First:  Go to the fridge and get out a Doc Otis.  This will represent my instructor.  (Imagine that the bottle has protruding, wild eyes, peach fuzz and sneakers on.)  Open it very slightly, then flip it in the air, because Doc is about to do handsprings, he is just soooo happy to be teaching this math class.
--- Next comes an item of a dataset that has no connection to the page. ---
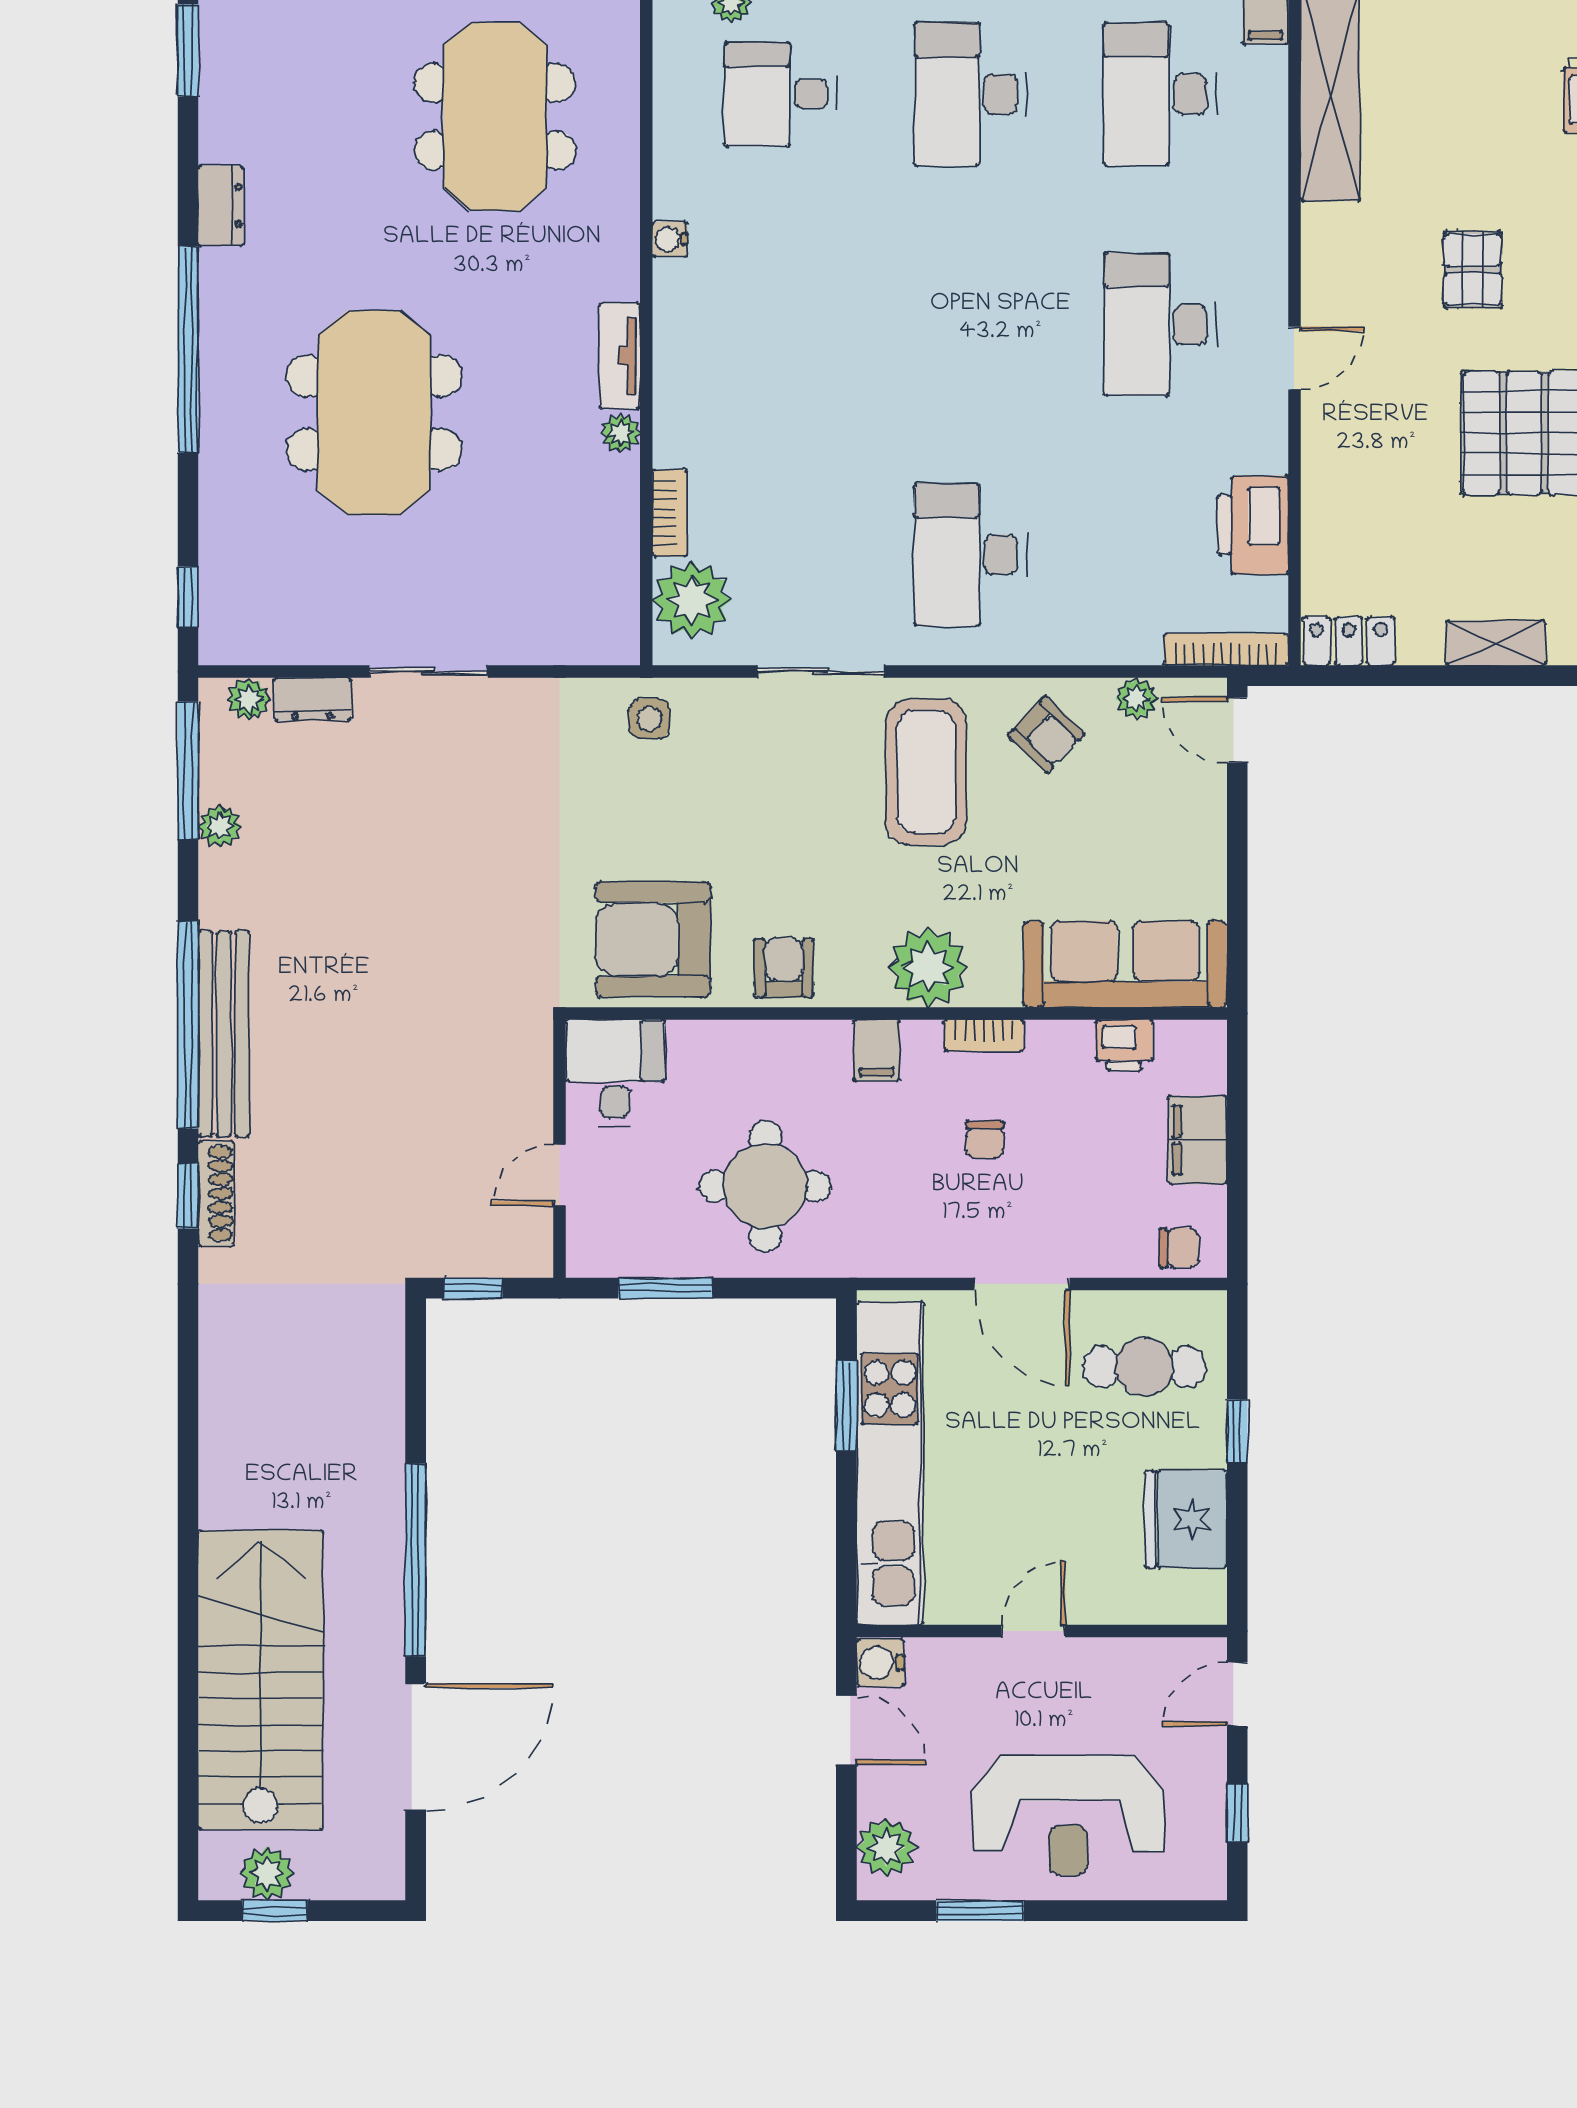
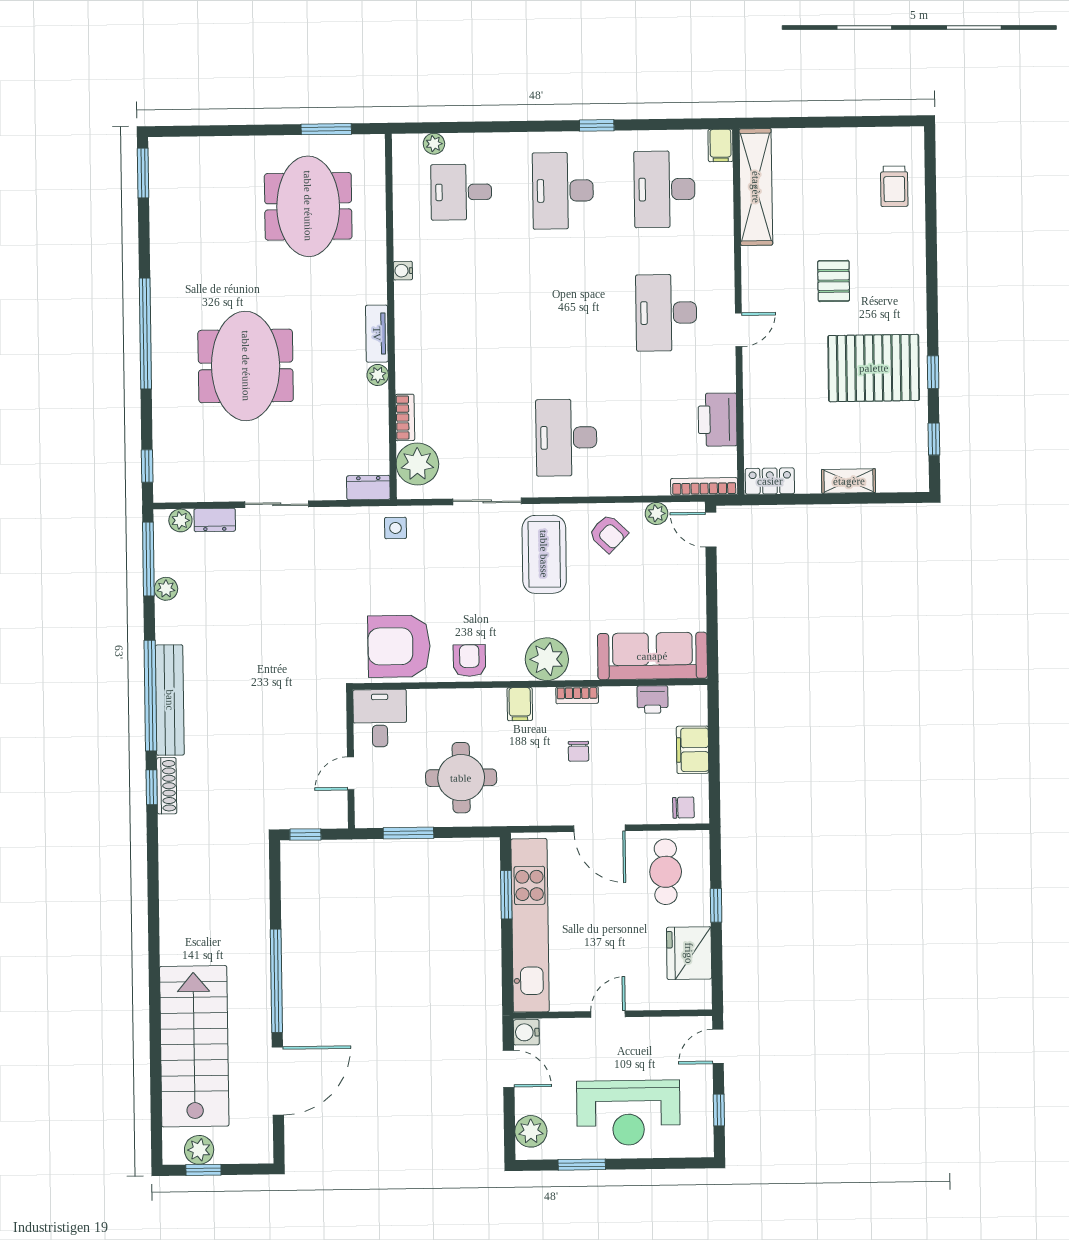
dresser: (221, 206) -> (368, 488), moved, turned -90
cafe table: (1144, 1367) -> (666, 872), turned 90

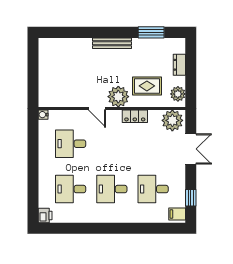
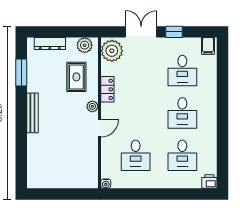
dresser: (179, 65) -> (50, 44), width x1.44
plant: (118, 97) -> (92, 106), width x0.53, depth x0.53
window: (191, 198) -> (174, 32), moved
Now, get some masking tape and make a huge grid out of your living area.  Pick
some arbitrary place, say the sofa, to mark as the point of origin, or "zero"
point.  Walk from the fridge to your computer, counting how many steps you
make.  We'll call your fridge "x1,y1" and your computer is "x2,y2".  Got that?
Make a mental note on your hands of how many steps you took.  This might come in
handy later.  Get a beer and down it.  Here's where the fun begins!  (Give Doc a toss....just
saying "x" makes him very bouncy!)

Now, make imaginary lines with duct tape along the points of your fridge and your computer, crosswise from the sofa.  Find the friggin midpoint (what?) and make imaginary duct lines along that point, too.  You should now have one really big right triangle with two smaller right triangles right inside of it.  Toss Doc into the air again, because he is about to reveal something TRULY exciting.  These two smaller triangles are congruent!!  No, really!!!  They have the same angles, same size, all really similar!!  This I am supposed to remember from High School Geometry (which I didn't take, so I can ignore the Pygotherkousldkjlkj Theory altogether).   My loss.

Doc should be foaming at the mouth by now.  Okay, now here's the kicker....You can determine the midpoint by using a midpoint formula, which basically takes the two smaller and congruent triangle coordinates and halves them, or divides them or something!!  Damn, this is exciting!!  Toss Doc into the air again and make him skip across the computer desk.

Now, open the bottle of Doc Otis, VERY CAREFULLY, because he is about to 'lose his head,' this stuff is so damn cool.  (You will never drink Doc Otis the same way again....)

And, the answer to our WHOLE problem is....

 

KILL DOC OTIS, KILL DOC OTIS, KILL DOC OTIS!!!!!!

And, that, dahlink, is only my first day.  More joyful occasions await, I'm sure.
  
Gotta go do my homework now.  Got any Doc Otis???